Confusion reigns on Labour's capital gains tax and where the boundaries are between that and people's inheritances, National Party Finance spokesperson Steven Joyce says.
"After ruling in an inheritance tax yesterday on the house of deceased parents Labour seemed to rule it out today," Mr Joyce says. "But the manner of Grant Robertson's response at the Mood of the Boardroom debate this morning suggests the policy on inheritance tax isn't cut and dried.
"Labour has more questions to answer about the boundary between inheritances and assets to which capital gains apply.
"For example, what constitutes an exempt property if it is gifted from the parents' estate?
"Do you have to live in the inherited property to be exempt from a capital gains tax, or can you just flick it on?
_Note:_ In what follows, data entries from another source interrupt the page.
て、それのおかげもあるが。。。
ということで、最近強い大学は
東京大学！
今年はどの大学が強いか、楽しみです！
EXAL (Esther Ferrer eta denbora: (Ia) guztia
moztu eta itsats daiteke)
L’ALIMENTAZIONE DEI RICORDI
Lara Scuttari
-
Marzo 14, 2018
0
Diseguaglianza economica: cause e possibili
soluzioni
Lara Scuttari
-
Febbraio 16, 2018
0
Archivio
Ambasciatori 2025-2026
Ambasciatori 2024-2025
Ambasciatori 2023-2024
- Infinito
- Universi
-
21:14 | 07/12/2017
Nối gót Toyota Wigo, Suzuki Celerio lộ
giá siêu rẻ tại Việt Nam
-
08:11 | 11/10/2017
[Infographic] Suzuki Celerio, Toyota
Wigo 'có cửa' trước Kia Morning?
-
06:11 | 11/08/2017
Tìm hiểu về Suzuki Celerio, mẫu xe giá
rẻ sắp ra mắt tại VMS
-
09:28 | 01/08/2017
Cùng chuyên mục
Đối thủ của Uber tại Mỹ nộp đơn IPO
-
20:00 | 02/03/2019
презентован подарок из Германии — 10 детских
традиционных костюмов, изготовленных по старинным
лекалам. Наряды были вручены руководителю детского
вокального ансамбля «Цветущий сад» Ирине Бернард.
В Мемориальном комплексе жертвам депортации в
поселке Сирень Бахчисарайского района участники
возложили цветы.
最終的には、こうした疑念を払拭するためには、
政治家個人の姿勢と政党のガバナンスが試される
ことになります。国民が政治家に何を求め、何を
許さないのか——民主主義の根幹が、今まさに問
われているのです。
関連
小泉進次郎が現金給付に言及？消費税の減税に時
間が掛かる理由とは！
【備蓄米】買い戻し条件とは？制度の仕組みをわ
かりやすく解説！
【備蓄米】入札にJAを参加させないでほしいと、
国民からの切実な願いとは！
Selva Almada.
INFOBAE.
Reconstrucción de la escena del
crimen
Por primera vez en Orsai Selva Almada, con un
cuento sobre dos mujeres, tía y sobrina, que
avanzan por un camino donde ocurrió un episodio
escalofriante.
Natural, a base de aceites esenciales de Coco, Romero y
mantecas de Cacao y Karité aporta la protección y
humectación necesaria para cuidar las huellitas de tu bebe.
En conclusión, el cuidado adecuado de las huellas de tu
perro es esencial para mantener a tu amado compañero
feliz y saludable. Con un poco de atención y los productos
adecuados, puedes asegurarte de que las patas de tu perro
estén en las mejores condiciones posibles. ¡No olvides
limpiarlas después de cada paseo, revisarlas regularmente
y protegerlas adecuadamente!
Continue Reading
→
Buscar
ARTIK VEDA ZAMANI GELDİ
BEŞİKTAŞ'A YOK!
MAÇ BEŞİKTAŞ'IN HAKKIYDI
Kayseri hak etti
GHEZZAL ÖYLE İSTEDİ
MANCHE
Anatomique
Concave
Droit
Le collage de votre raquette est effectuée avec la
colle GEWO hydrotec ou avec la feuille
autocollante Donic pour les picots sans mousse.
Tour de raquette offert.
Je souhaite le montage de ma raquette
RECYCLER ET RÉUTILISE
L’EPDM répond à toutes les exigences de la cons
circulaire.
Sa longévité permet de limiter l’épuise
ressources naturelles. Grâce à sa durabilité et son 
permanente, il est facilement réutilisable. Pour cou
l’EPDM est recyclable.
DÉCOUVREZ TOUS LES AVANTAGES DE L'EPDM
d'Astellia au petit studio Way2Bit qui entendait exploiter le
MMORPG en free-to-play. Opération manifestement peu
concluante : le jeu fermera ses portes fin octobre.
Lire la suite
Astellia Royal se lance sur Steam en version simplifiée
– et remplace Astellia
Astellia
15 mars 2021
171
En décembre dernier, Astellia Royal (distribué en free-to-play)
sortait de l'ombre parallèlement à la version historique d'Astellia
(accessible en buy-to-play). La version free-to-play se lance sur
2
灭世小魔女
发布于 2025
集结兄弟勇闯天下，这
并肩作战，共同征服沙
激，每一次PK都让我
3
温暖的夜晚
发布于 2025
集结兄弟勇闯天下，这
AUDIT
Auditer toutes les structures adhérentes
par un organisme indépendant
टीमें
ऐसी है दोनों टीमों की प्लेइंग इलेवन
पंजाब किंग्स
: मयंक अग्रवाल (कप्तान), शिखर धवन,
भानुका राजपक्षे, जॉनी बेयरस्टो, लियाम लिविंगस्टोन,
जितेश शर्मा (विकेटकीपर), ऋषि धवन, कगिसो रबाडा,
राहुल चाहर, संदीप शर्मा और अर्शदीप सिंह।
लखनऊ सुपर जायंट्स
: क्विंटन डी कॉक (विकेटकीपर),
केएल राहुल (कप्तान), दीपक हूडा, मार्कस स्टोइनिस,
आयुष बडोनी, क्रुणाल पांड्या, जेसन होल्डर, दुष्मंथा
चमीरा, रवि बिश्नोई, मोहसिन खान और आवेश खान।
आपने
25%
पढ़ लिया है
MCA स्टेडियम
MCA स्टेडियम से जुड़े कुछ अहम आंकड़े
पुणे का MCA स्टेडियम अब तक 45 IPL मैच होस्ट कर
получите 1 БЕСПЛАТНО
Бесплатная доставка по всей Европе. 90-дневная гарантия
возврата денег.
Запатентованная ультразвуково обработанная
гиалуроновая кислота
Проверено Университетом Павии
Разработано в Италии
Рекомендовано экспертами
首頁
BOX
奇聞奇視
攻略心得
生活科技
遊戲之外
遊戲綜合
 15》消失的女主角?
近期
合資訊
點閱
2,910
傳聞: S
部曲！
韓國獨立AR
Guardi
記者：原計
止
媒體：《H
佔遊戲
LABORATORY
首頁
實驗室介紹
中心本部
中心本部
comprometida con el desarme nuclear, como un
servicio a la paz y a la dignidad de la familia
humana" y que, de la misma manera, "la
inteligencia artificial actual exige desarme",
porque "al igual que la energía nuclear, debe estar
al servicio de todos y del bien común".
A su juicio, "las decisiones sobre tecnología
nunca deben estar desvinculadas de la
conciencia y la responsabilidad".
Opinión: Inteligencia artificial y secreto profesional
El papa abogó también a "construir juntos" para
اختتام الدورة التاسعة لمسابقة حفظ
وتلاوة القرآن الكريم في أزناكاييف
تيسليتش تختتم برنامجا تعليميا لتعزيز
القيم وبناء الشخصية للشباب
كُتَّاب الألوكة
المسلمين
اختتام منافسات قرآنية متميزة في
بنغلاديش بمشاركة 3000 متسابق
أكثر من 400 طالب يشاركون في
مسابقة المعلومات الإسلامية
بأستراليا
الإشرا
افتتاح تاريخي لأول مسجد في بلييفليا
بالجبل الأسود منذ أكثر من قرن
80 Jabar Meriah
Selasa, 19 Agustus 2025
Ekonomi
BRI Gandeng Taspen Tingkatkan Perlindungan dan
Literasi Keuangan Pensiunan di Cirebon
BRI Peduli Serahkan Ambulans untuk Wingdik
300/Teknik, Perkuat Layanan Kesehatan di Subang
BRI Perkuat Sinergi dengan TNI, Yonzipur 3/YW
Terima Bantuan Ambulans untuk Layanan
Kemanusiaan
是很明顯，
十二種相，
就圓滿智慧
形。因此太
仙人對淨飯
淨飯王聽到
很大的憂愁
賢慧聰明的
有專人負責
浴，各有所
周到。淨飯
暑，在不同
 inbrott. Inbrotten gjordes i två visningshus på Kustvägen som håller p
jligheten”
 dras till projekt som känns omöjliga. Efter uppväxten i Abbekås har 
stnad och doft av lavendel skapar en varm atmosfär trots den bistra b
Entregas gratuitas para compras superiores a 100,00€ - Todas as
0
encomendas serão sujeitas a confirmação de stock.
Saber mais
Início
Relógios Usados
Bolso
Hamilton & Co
What if you rent it out for a period? How long would that period be before you are subject to a capital gains tax on sale?
"Do the parents have to live in the property right up until when they die? What if they go into a rest home?
"And if there is no capital gains tax on an inherited family home, would there be one on shares, a family business or a farm?
"The public will want to know whether Labour is still talking about an inheritance tax on everything but the family home.
"If the exemption is just for a family home, then won't it just encourage parents to invest more in a house rather than on productive assets so they can pass on a tax free capital gain?
"Labour can't persist with this charade of leaving capital gains tax to a working group. If they are prepared to say some things aren't in, they need to tell New Zealanders the rest of the story.